FLAC Compression Levels with FFmpeg

In order to convert music in the lossless FLAC format, we can use the flac command or the ffmpeg command.

One confusing thing is, the flac uses libFLAC while ffmpeg, to the best of my understanding, uses Libav. The former has compression levels defined from 0 to 8. 1 The latter has them set from 0 to 12.

The main difference is the way the encoder determines how many predictors to use. ffmpeg levels 8, 9 and 10 is roughly equivalent to the -e option of flac.

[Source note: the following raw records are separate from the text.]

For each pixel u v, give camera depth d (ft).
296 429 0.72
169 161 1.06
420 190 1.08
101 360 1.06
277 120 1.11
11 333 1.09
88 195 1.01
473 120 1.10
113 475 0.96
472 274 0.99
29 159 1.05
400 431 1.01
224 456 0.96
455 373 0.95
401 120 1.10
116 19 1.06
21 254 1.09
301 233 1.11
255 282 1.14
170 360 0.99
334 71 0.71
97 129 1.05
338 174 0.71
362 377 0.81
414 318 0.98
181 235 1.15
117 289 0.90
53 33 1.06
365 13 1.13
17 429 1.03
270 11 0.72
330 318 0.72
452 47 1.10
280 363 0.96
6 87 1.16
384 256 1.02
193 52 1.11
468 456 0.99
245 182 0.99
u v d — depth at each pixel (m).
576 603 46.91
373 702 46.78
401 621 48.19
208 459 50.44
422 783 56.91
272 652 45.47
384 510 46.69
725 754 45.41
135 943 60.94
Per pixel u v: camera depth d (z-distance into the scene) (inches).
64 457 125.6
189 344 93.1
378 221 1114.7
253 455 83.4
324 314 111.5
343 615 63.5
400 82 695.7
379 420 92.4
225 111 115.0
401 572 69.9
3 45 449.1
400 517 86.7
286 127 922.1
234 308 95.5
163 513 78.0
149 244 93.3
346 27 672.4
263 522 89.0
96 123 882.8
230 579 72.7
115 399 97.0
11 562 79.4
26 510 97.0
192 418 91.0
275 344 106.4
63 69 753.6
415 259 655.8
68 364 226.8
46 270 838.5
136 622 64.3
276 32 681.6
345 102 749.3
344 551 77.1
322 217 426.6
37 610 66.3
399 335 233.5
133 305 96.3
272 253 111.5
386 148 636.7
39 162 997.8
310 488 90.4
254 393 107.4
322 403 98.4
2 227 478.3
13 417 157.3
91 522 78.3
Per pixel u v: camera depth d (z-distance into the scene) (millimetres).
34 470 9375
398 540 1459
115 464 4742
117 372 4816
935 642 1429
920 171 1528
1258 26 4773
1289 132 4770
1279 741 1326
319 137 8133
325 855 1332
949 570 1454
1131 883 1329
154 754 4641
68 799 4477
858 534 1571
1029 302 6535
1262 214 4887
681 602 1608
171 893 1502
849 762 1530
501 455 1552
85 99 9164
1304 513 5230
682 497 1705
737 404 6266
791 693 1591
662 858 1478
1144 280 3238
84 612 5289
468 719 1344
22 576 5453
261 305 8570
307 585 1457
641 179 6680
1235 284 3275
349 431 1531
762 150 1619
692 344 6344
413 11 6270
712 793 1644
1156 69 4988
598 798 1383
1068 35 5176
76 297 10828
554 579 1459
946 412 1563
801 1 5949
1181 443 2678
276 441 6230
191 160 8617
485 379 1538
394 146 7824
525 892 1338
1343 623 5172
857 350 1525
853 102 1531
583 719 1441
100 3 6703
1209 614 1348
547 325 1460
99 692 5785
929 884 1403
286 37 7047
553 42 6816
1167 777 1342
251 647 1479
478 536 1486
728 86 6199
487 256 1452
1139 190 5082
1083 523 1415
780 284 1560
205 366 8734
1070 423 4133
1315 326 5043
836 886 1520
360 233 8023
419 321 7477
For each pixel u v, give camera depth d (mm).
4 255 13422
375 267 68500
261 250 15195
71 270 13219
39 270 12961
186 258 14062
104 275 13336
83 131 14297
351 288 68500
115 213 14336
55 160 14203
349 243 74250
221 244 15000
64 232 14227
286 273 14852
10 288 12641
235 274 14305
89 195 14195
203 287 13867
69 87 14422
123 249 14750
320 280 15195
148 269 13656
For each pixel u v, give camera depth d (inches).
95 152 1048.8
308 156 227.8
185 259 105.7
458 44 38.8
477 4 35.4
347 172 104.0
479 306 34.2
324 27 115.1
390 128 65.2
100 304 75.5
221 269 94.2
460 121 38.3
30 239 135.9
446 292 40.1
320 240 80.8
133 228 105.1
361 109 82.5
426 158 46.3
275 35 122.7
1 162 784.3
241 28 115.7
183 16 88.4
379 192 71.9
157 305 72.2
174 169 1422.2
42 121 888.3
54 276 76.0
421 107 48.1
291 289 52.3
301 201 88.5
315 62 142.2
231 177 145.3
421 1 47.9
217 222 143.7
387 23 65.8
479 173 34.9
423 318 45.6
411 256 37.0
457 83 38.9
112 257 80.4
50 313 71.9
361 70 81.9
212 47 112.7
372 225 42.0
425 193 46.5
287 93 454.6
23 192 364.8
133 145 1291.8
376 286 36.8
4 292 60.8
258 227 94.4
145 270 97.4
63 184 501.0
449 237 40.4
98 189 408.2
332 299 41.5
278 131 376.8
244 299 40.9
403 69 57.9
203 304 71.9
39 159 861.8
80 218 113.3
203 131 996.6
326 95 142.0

However, some caution must be taken with level 11 and 12. While there is nothing wrong with them, they increase the number of predictors form 12 to 32. That means better prediction of the signal but also slower decoding. The FLAC format permits this but an arbitrary limits of 12 predictors have been chosen by the developers. This is what we call the “FLAC subset”. Above are “non-subset” and a lot of hardware players potentially won’t be able to play files using this level. 2

As of this writing, for best compression and maximum compatibility settings, one needs to use the level 10 of ffmpeg:

ffmpeg -i input.wav -c:a flac -compression_level 10 output.flac

Source

Footnotes
1.
Actually, levels are presets of various combination of “real” compression settings and have been arbitrarily set from 0 to 8 by the creators of FLAC. While not likely, this could change in the future.